◆ **Exercise goal**
Copy each of the entries below, changing every occurrence of "Jampidsus" to "JAM Pidsus" and leaving all other text the same.

◆ **Excerpted records**
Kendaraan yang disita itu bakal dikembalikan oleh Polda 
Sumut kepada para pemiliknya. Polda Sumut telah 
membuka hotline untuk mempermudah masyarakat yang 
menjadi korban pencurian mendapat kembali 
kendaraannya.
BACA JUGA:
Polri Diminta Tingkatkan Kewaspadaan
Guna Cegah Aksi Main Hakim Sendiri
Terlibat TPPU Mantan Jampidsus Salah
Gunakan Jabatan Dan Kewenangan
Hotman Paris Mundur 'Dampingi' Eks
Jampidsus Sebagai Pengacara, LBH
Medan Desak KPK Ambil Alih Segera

◆ **Result for this exercise**
Kendaraan yang disita itu bakal dikembalikan oleh Polda 
Sumut kepada para pemiliknya. Polda Sumut telah 
membuka hotline untuk mempermudah masyarakat yang 
menjadi korban pencurian mendapat kembali 
kendaraannya.
BACA JUGA:
Polri Diminta Tingkatkan Kewaspadaan
Guna Cegah Aksi Main Hakim Sendiri
Terlibat TPPU Mantan JAM Pidsus Salah
Gunakan Jabatan Dan Kewenangan
Hotman Paris Mundur 'Dampingi' Eks
JAM Pidsus Sebagai Pengacara, LBH
Medan Desak KPK Ambil Alih Segera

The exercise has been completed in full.